CAIRN ENERGY’S £5.9bn deal to sell most of its Indian business to Vedanta suffered another setback yesterday when the Indian government referred the deal to a panel of ministers for further scrutiny.
The Indian cabinet unanimously said the royalties related to the deal need to be looked at before the purchase can be approved, and “such a decision should not be taken in a hurry”, one minister added.
The move causes further frustration for Cairn and Vedanta, who first agreed what could be India’s biggest oil and gas deal last August and had expected the government to make a final decision in a matter of days.
Cairn has set an internal deadline of 15 April to secure the deal. No timetable has been set for the Indian committee investigation.

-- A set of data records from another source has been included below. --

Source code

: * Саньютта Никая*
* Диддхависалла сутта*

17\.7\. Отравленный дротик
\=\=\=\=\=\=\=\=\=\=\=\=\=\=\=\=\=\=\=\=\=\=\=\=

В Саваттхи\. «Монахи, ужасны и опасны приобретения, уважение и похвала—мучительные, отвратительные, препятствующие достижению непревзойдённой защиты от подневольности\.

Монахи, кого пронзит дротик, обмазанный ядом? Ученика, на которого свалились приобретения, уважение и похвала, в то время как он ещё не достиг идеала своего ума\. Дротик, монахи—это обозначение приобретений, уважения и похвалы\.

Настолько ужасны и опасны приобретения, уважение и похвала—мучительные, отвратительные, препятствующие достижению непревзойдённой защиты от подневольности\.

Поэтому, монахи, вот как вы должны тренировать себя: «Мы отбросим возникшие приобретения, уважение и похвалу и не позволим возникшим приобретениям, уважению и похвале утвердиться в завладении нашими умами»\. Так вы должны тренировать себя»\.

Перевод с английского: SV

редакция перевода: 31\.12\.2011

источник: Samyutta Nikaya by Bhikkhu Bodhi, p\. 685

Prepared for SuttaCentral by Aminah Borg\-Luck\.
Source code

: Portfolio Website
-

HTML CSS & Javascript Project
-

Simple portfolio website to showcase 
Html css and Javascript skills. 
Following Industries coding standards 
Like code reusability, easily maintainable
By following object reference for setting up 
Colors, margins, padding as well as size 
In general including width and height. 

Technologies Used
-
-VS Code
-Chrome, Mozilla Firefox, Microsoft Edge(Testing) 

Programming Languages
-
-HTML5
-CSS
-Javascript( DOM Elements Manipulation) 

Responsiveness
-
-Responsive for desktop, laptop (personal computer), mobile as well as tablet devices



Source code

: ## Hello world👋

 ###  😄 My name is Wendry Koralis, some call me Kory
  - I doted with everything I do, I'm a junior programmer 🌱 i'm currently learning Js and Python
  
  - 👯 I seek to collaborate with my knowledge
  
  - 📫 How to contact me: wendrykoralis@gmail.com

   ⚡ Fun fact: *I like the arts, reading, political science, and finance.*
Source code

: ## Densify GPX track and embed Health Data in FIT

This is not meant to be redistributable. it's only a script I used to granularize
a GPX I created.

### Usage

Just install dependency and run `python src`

Cairn’s partner in India, state-run ONGC, currently pays all royalties on its oil operations, but India has been pushing to share the royalty burden between ONGC and Cairn. Both Cairn and Vedanta oppose the move.
“We will continue to work with the government of India in a constructive fashion to secure all the necessary conditions and approvals,” said a Cairn spokesperson in London last night.
Vedanta declined to comment. It issued a statement yesterday saying that its offer would open on 11 April and close on 30 April regardless.
“It is surprising that they are going ahead with the open offer, because if the government gives a conditional acceptance, then it will be value-destructive for Vedanta,” said Deepak Pareek, sector analyst at Mumbai brokerage Prabhudas Lilladher.
The news knocked both companies’ shares, with Cairn closing down 2.8 per cent at 456.4p and Vedanta losing 0.8 per cent to £24.97.